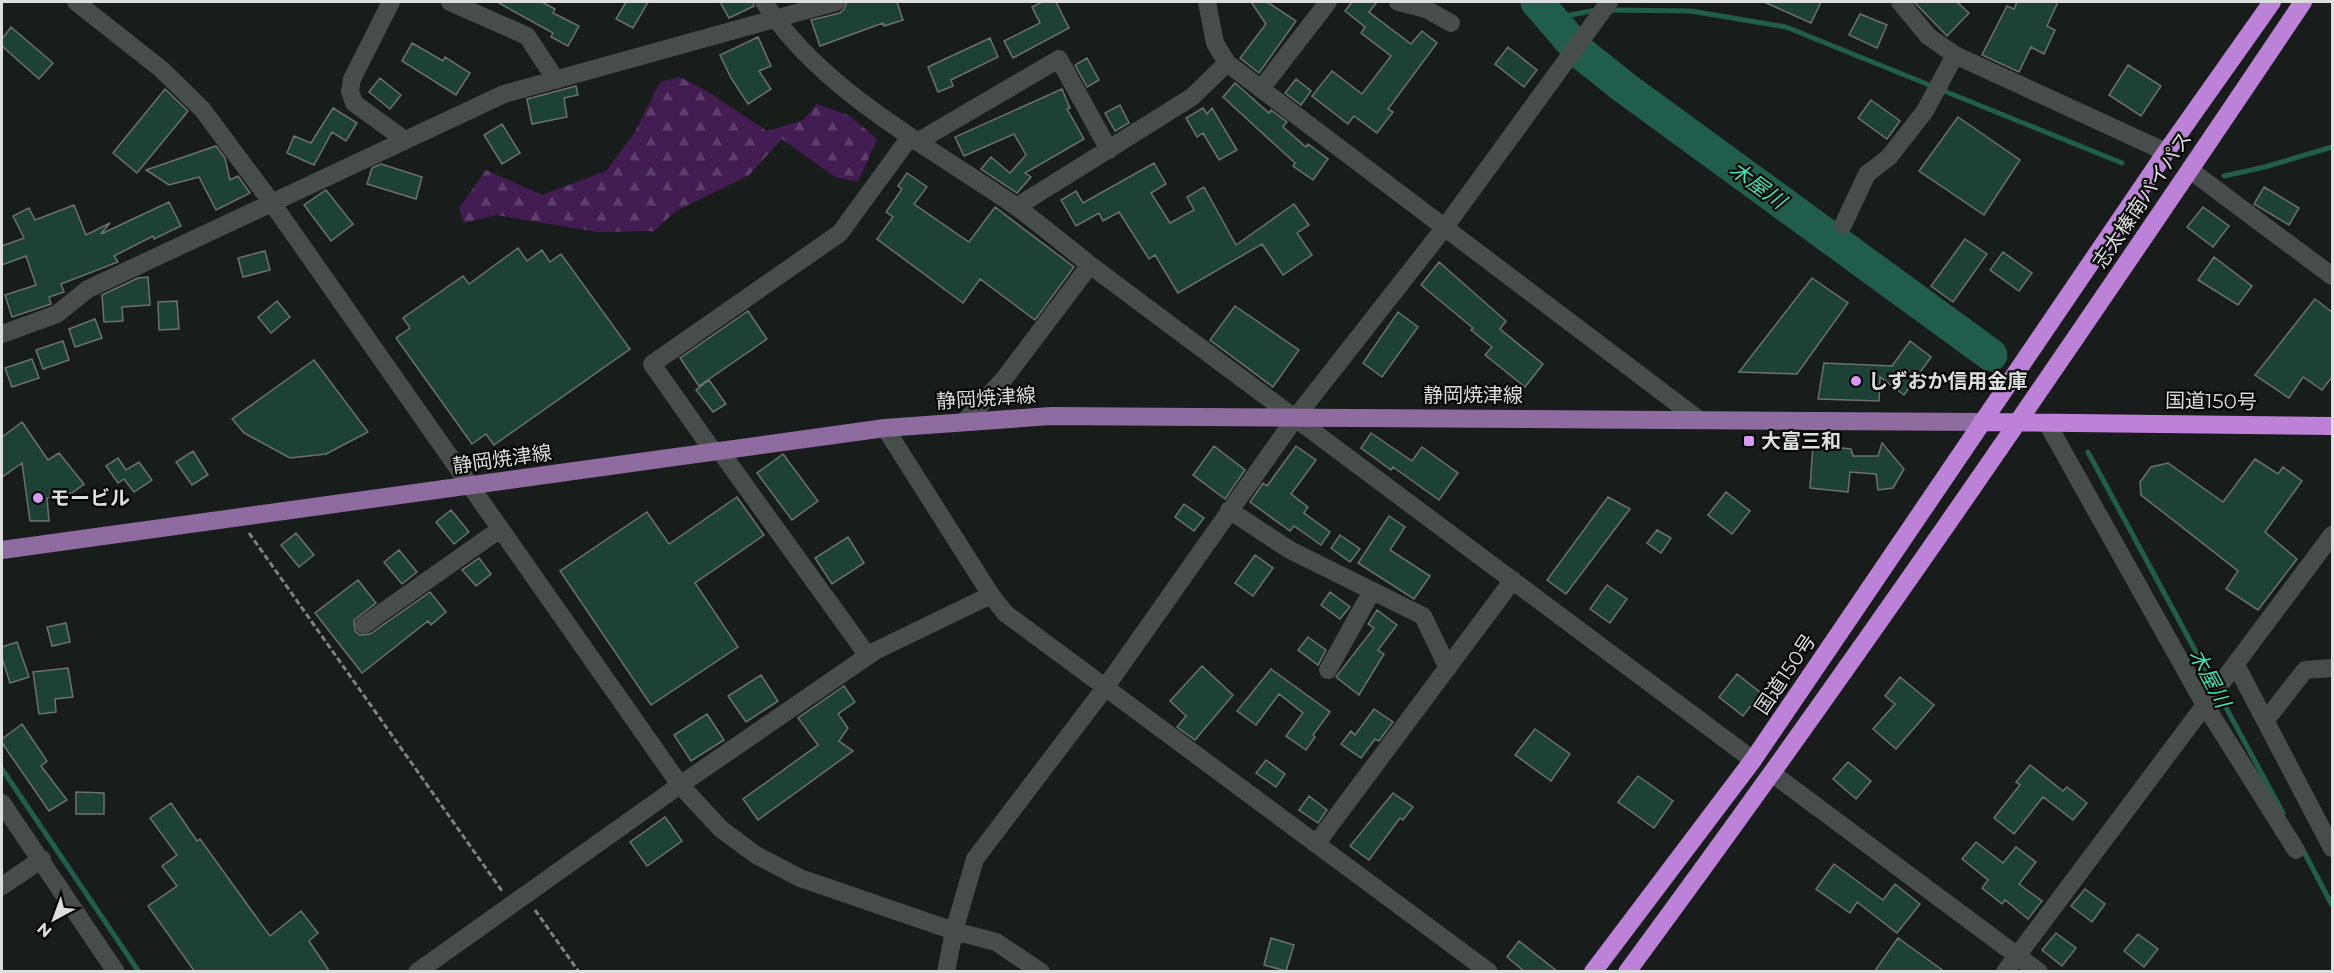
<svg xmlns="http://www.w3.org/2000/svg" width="2334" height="973" font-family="Montserrat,'Noto Sans JP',sans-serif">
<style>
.forest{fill:url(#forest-firs)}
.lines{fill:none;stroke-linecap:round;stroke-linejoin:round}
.stream{stroke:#205e4b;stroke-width:5}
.river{stroke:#205e4b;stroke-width:33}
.building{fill:#1d4135;stroke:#6c716f;stroke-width:1.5}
.path{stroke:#7f8281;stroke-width:3;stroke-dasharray:6 3;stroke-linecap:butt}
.minor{stroke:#484c4b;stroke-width:18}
.major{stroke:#8e6ca0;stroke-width:18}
.highway{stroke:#bc82d8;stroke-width:18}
.poi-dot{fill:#d99af7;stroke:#050606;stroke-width:2}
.labels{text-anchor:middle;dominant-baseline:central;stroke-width:4.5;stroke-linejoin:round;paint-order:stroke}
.street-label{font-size:20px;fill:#dddfde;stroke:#050606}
.poi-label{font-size:20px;font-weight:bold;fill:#dddfde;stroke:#050606;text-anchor:start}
.water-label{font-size:21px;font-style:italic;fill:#3de2b4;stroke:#050606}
</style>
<defs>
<pattern id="forest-firs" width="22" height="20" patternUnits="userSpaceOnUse" patternTransform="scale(1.5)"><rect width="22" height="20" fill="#421d52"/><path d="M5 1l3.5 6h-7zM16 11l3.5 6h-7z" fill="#5d3d6a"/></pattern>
</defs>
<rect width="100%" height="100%" fill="#181c1a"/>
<!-- forest -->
<path class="forest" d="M680 77 705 90 767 131 803 120 817 104 850 116 877 139 858 182 835 177 782 139 749 175 676 211 654 231 598 232 496 215 464 223 459 208 486 170 542 195 606 171 635 132 660 82Z"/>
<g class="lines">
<!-- stream -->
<path class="stream" d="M1608 10 1691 11 1786 27 2122 163
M1550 19 1596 10
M2224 176 2265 167 2332 147
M2088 452 2283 813
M2 769 139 972
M2302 848 2332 905"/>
<!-- river -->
<path class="river" d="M1537 2 1581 53 1625 88 1991 355"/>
</g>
<!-- building -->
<path class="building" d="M497 2H542L555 9 553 13 579 26 568 46 551 37 553 33Z
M626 2H648L633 28 616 19Z
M720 2H753L754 6 729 18Z
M847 2H897L903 20 884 26 883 23 820 46 811 20 840 13 844 9Z
M1042 2H1056L1069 28 1013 58 1004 41 1040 23 1032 7Z
M1251 2H1267L1296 21 1259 73 1240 58 1266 24Z
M1352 2H1377L1369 12 1411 44 1422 31 1437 43 1388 109 1393 112 1377 133 1354 116 1348 124 1312 96 1332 71 1362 94 1391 56 1361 33 1365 27 1345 11Z
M1764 2H1821L1811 23Z
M1914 2H1957L1969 13 1947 36Z
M2017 2H2058L2047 26 2055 30 2044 54 2031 47 2019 72 1982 55 2007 6 2014 9Z
M1860 14 1887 25 1877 48 1849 35Z
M11 27 53 63 39 79 2 46V39Z
M758 37 771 66 759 71 771 89 748 104 731 78 720 55Z
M990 38 998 57 951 80 953 86 938 92 928 67Z
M412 43 443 61 445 57 470 73 456 95 402 61Z
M1508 47 1537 70 1524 87 1495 64Z
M1087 58 1099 80 1087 87 1075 65Z
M2128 65 2161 86 2141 116 2109 95Z
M380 78 401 95 390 109 369 92Z
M1296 79 1311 91 1301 105 1285 93Z
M1235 83 1269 113 1271 110 1287 122 1283 127 1306 147 1308 144 1328 159 1313 180 1293 166 1295 163 1223 97Z
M576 86 578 95 564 98 567 117 532 124 527 99Z
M165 89 188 111 137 173 113 153Z
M1062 89 1070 108 1067 109 1084 139 1025 173 1031 177 1017 193 981 169 991 157 1010 173 1026 155 1014 134 964 156 955 137Z
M1871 100 1900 121 1887 139 1858 118Z
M1120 105 1129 123 1115 131 1105 113Z
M333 108 357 123 346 141 332 132 314 165 287 153 294 136 311 143Z
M1203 108 1207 114 1212 108 1237 150 1219 160 1203 133 1197 137 1186 118Z
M1958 117 2020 160 1984 215 1919 171Z
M502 124 520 153 502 164 484 135Z
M216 146 225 158 230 180 238 176 250 193 216 210 199 177 169 185 146 170Z
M1154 163 1166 184 1151 193 1170 223 1194 210 1187 197 1204 187 1236 245 1294 204 1309 225 1297 233 1312 255 1283 275 1262 244 1178 293 1155 255 1149 259 1119 212 1103 221 1099 213 1076 226 1061 200 1076 191 1083 203Z
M381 164 422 177 416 199 367 184 372 168Z
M907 173 927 187 914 204 969 242 995 207 1074 267 1035 320 980 279 963 303 877 239 893 217 886 212 902 189 898 186Z
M2264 187 2299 208 2289 225 2254 204Z
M326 190 353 224 331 241 304 205Z
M169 202 181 226 154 239 153 236 114 256 118 262 61 284 64 292 49 297 51 304 12 317 5 295 36 285 26 256 2 265V246L24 238 13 216 29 208 35 220 74 205 86 235 110 223 101 234Z
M2203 207 2229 226 2213 247 2187 227Z
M1965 239 1987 254 1953 302 1931 286Z
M518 248 527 261 542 250 550 262 561 254 630 349 494 445 486 434 472 444 396 338 410 328 403 318 463 276 469 284Z
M265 251 270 270 243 277 238 258Z
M2003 252 2032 273 2019 291 1990 270Z
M2214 257 2252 286 2238 305 2198 280Z
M1439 262 1506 321 1500 329 1543 364 1525 387 1485 355 1492 347 1471 330 1473 328 1421 285Z
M148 277 150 305 122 307 123 321 104 322 102 295 138 278Z
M1812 278 1848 303 1797 374 1739 372Z
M2315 299 2332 312V377L2322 390 2303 377 2289 398 2255 375Z
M177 301 179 329 159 330 158 302Z
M277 301 290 317 271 333 258 317Z
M1235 306 1299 350 1273 387 1210 340Z
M748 311 767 339 699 386 680 358Z
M1398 312 1418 327 1382 377 1363 363Z
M95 319 102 338 75 347 69 329Z
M63 341 69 360 43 369 36 350Z
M1910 341 1931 357 1904 395 1880 377 1879 401 1818 399 1824 363 1892 366Z
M32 359 39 378 12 387 5 368Z
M314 360 368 432 326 454 290 458 244 433 232 419Z
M709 380 726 404 713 412 696 390Z
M22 422 48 460 59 453 84 484 72 493 47 498 49 521H30L22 463 2 477V437Z
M1371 433 1412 461 1422 447 1458 473 1439 500 1393 467 1391 470 1361 448Z
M1882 443 1904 469 1893 488 1878 490 1876 474 1850 472 1848 492 1810 488 1813 445 1851 449 1853 456H1878Z
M1214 446 1245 470 1225 499 1193 475Z
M1296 446 1316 460 1291 494 1308 507 1304 513 1330 532 1321 545 1294 526 1290 531 1250 502 1263 483 1267 486Z
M193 451 208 475 192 485 176 462Z
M783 454 818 501 792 520 757 473Z
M118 458 126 470 139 462 152 480 134 492 124 479 118 483 106 466Z
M2255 459 2278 474 2283 467 2302 481 2265 532 2297 559 2258 610 2226 589 2238 571 2141 495 2140 482 2151 467 2168 463 2223 502Z
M1726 492 1750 511 1732 534 1708 515Z
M737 497 764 535 695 583 738 647 651 705 560 571 647 512 669 544Z
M1608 497 1630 509 1566 594 1547 580Z
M1184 504 1204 518 1194 531 1175 517Z
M451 510 469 532 454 544 436 522Z
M1389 516 1405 527 1390 550 1430 576 1414 599 1358 563Z
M1657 530 1671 538 1661 553 1647 543Z
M296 533 314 555 299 567 281 545Z
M1340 535 1360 549 1350 562 1331 548Z
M848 537 864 563 832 584 815 558Z
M399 550 417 572 402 584 384 562Z
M1255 555 1273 568 1253 596 1235 583Z
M479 558 491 574 476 586 462 570Z
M358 580 376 603 354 620 355 631 360 635 370 634 430 592 446 612 431 625 428 621 362 673 315 613Z
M1607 585 1627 599 1610 623 1590 609Z
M1330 592 1350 607 1340 619 1321 605Z
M1377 610 1397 625 1378 650 1384 654 1359 695 1336 677 1374 628 1368 624Z
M66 623 70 642 52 646 47 627Z
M1308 637 1326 650 1318 665 1298 650Z
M17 642 29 677 10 683 2 658V647Z
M1202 666 1233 695 1195 740 1177 727 1186 716 1170 701Z
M68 668 73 697 55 699 56 712 39 714 33 672Z
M1271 669 1330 712 1313 735 1315 737 1306 750 1286 736 1303 713 1279 694 1256 725 1237 711Z
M1737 674 1761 693 1743 716 1719 697Z
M761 675 778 701 746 722 728 696Z
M1900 677 1934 705 1896 749 1873 729 1895 704 1885 696Z
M844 686 855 702 838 714 848 728 839 741 853 751 758 820 743 799 818 745 798 718Z
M1374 709 1393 722 1379 741 1375 739 1361 758 1341 744 1351 731 1355 735Z
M707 714 724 740 691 761 674 735Z
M22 724 47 761 41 766 67 800 49 811 2 743V739Z
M1535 729 1570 754 1551 781 1515 755Z
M1266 760 1285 774 1276 787 1256 773Z
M1848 762 1871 781 1856 799 1833 779Z
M2030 765 2063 791 2067 787 2087 803 2073 820 2043 797 2014 834 1994 818 2020 785 2016 782Z
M1638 776 1673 801 1654 828 1618 802Z
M76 792 104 793V814H76Z
M1393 793 1413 807 1403 820 1400 818 1369 860 1350 846Z
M1309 796 1327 810 1318 823 1299 810Z
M171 803 197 841 200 839 270 936 301 911 318 933 309 941 330 972H195L148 906 177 886 162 866 177 855 150 818Z
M665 817 682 841 647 866 630 842Z
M1976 842 2003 863 2016 847 2036 862 2019 884 2042 901 2028 919 2005 900 2002 904 1982 888 1988 880 1962 859Z
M1834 864 1883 900 1895 884 1920 904 1897 933 1857 902 1850 913 1816 889Z
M2085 889 2105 904 2092 922 2071 906Z
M2056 933 2076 948 2062 966 2042 950Z
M2138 934 2158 949 2144 967 2124 951Z
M1271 938 1294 945 1286 971 1264 965Z
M1898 938 1945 972H1874Z
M1519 941 1558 972H1525L1507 957Z"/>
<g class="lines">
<!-- path -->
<path class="path" d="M249 533 502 891
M535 910 579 972"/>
<!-- minor -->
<path class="minor" d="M76 2 161 69 202 109 272 203 680 785 721 829 756 855 800 878 954 931 996 942 1041 972
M391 2 352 79 350 91 354 103 405 140
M450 2 527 36 556 80
M764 2C820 90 930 147 1014 205 1040 224 1065 245 1090 265L1753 760
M1207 2 1215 43 1227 63 1698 419
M1398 2 1426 9 1451 23
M1900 2 1928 36 1955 55 2166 152
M1261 89 1328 2
M917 142 1059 59 1109 150
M2190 170 2332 276
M1016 207 1192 97 1227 63
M1843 225 1867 174 1889 157 1925 111 1955 55
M2 334 57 314 88 289 504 94 836 2
M964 422 1004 379 1090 265
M2047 423 2205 705 2296 850
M885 428 991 595 1005 613 1489 972
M713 451 652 364 840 233 910 137
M720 451 868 656
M1229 510 1290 550 1423 616 1448 668
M364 625 499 530
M2236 665 2332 848
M1328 670 1372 591
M2266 720 2305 670 2332 668
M1773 774 2039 972
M2 803 116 972
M1316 844 1513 580
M2 886 42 859
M417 972 680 785 875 651 991 595
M946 972 954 931 975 859 1105 688 1296 417 1445 227 1609 2
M2005 972 2332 535"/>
<!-- major -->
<path class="major" d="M2 550 885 428 1051 416 1982 422"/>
<!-- highway -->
<path class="highway" d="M1982 422 2332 426
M1593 972 1753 760 2166 152 2272 2
M1627 972C1862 654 2083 329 2303 2"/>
</g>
<!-- markers -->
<g class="poi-dot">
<circle cx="1856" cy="381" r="6"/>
<rect x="1743" y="435" width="12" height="12" rx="3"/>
<circle cx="38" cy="498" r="6"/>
</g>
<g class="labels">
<!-- street labels -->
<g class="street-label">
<text transform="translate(2142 200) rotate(-56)">志太榛南バイパス</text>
<text x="1473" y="395">静岡焼津線</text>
<text transform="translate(986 398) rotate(-4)">静岡焼津線</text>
<text transform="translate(2211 401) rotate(1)">国道150号</text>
<text transform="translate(502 459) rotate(-8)">静岡焼津線</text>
<text transform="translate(1785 674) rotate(-56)">国道150号</text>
</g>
<!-- poi labels -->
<g class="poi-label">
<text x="1868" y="381">しずおか信用金庫</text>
<text x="1761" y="441">大富三和</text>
<text x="50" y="498">モービル</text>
</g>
<!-- water labels -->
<g class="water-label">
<text transform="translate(1758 185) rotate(36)">木屋川</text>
<text transform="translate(2210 678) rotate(62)">木屋川</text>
</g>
</g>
<!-- border -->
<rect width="2334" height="973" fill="none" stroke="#dddfde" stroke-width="6"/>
<!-- north arrow -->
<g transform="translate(54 919) rotate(221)" stroke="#050606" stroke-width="4.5" paint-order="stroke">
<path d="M0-4.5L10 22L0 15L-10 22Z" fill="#dddfde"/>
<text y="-9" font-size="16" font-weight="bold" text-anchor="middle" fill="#dddfde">N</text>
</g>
</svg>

-- -- --

- _WHAT YOU NEED TO DO_
Where does the string "round" occur in the data above? Copy every line that holds it.

- _ANSWER TO THIS TASK_
.lines{fill:none;stroke-linecap:round;stroke-linejoin:round}
.labels{text-anchor:middle;dominant-baseline:central;stroke-width:4.5;stroke-linejoin:round;paint-order:stroke}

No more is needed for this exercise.